Anticiper l’effectif de personnel

Le solaire et la parapharmacie ne font pas à eux seuls l’activité de ces officines, le médicament conseil tient aussi une bonne place. « Les vacanciers ne vont pas forcément voir le médecin. Je fais beaucoup de conseil au comptoir », constate Sara Debleds, jeune titulaire à Arcachon (Gironde), qui s’entoure chaque été de quatre à cinq étudiants et pharmaciens intérimaires pour répondre aux 300 clients journaliers.

Quant à Gabriel Forestier, titulaire au Cap d’Agde (Hérault), il n’a pas de difficultés à doubler ses effectifs en s’adressant à la faculté de Montpellier, assurant ainsi une ouverture, sept jours sur sept, douze heures par jour, avec 1 000 clients par jour. Les candidats ne manquent pas pour ces lieux de villégiatures, même si le coût du logement en décourage plus d’un. Car rares sont les titulaires à le prendre en charge, les coûts salariaux étant déjà lourds durant ces périodes. À la pharmacie du Pyla, les charges de personnel représentent 13,60 % du chiffre d’affaires contre 10 % en moyenne pour les pharmacies françaises. « Je double mes effectifs en embauchant cinq personnes en CDD, incluant une prime de précarité de 10 % », explique Anne Charria qui réalise sur cette période un tiers de son chiffre d’affaires annuel. Revers de la médaille : très ajustée en été, son équipe se retrouve en surnombre l’hiver. « Nous pourrions tourner à moins de cinq personnes mais il faudrait alors embaucher les trois quarts des effectifs pour les deux seuls mois d’été. Mais cela supposerait de prendre le risque de débuter la saison avec une équipe majoritairement inexpérimentée ! » Elle préfère conserver son personnel pendant l’hiver pour ranger et préparer la saison suivante.

En dépit de ces contraintes, aucun pharmacien saisonnier ne regrette sa position. Pour un peu, l’horizon serait radieux pour cette typologie de pharmacie. Pourtant, Gabriel Forestier voit surgir une grande inconnue : la rémunération en honoraires des pharmaciens qui, par essence, risque de leur échapper en grande partie.

* Données IMS Pharmastat

Les points clés pour réussir

• Établir son prévisionnel sur une année pleine.

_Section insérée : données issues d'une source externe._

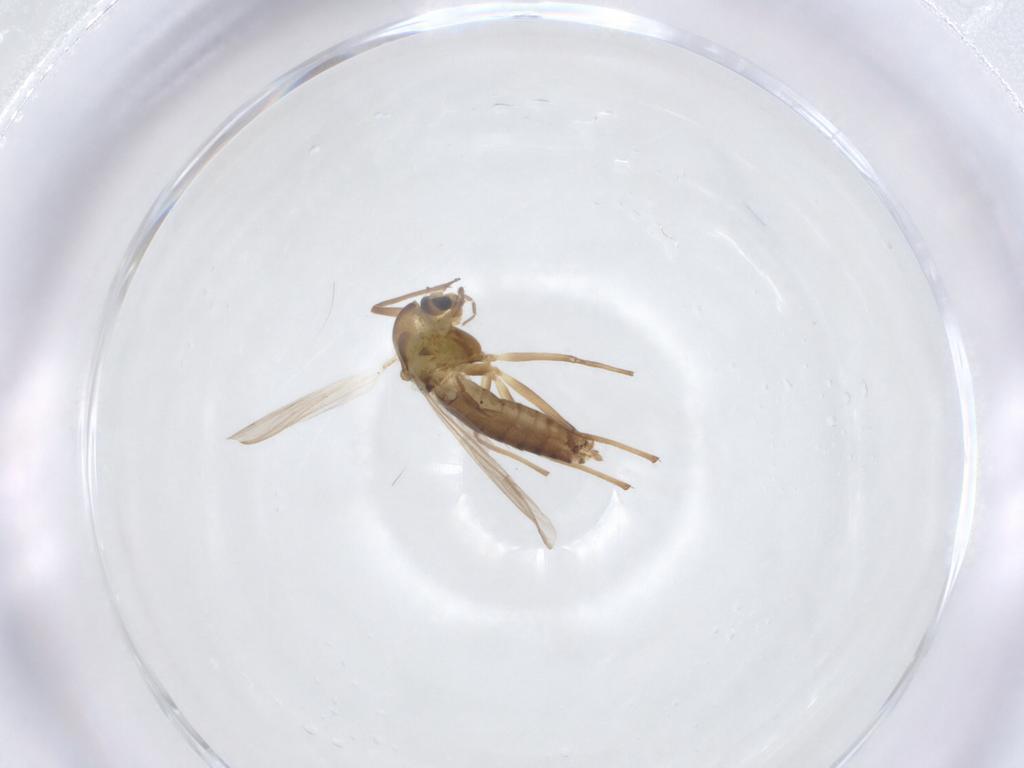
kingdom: Animalia
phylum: Arthropoda
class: Insecta
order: Diptera
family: Chironomidae
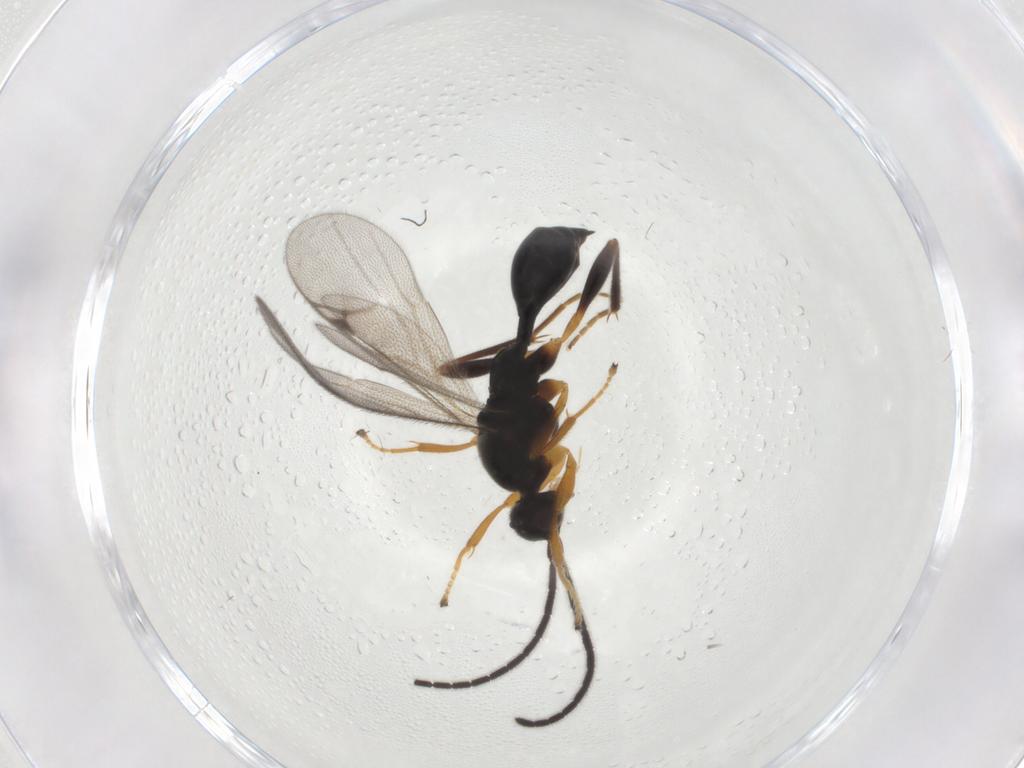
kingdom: Animalia
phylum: Arthropoda
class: Insecta
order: Hymenoptera
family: Proctotrupidae
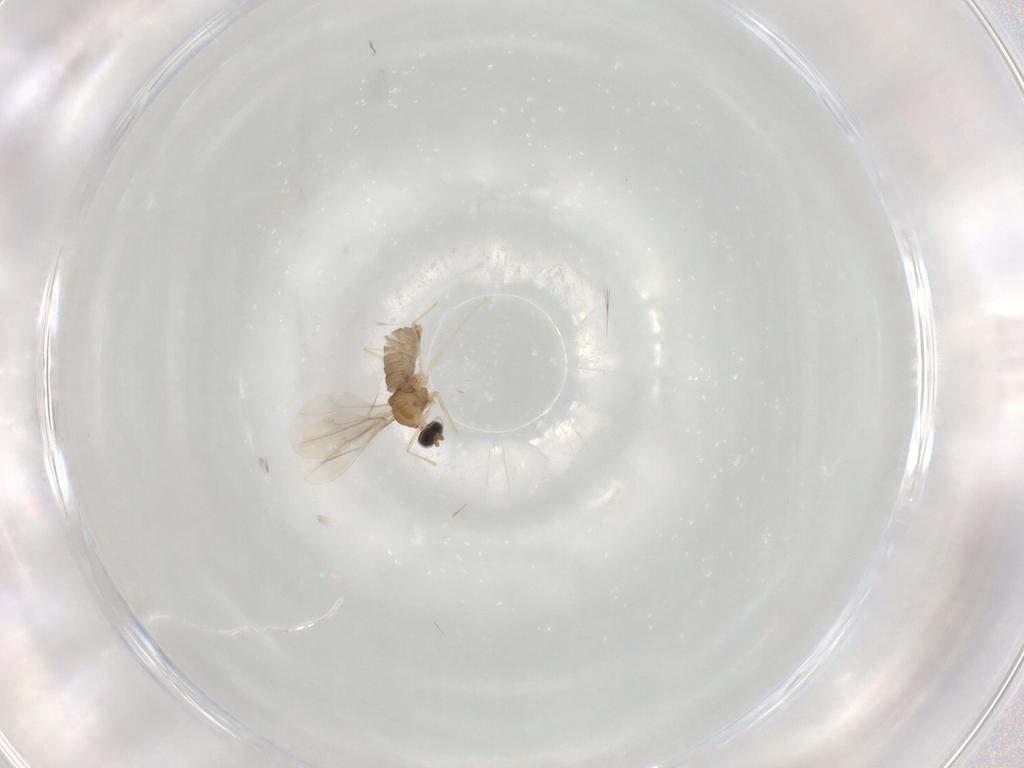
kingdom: Animalia
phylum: Arthropoda
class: Insecta
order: Diptera
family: Cecidomyiidae
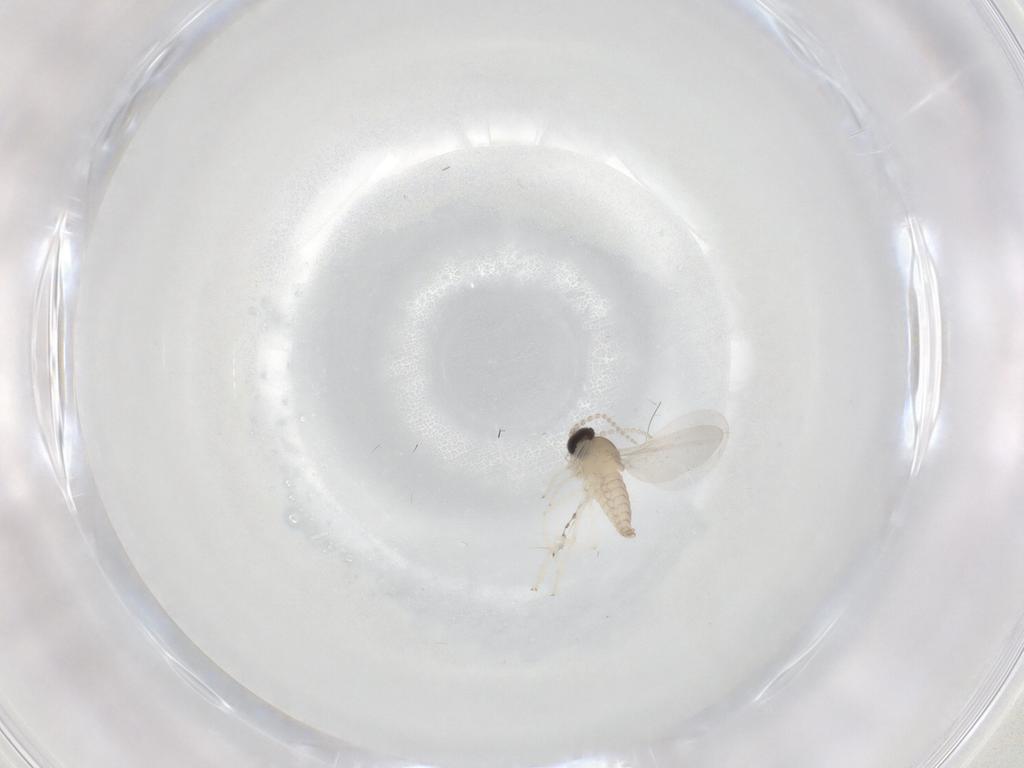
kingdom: Animalia
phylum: Arthropoda
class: Insecta
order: Diptera
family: Cecidomyiidae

• Inclure les congés annuels et les périodes d’activité réduite au tableau de bord.

• Veiller à ce que la marge dégagée suffise pour couvrir les mois creux et les charges annuelles.

• Ne pas commander trop en amont, éviter de surstocker les produits saisonniers en privilégiant le réapprovisionnement.

• Constituer rapidement une équipe d’intérimaires afin qu’elle soit opérationnelle dès l’arrivée des vacanciers.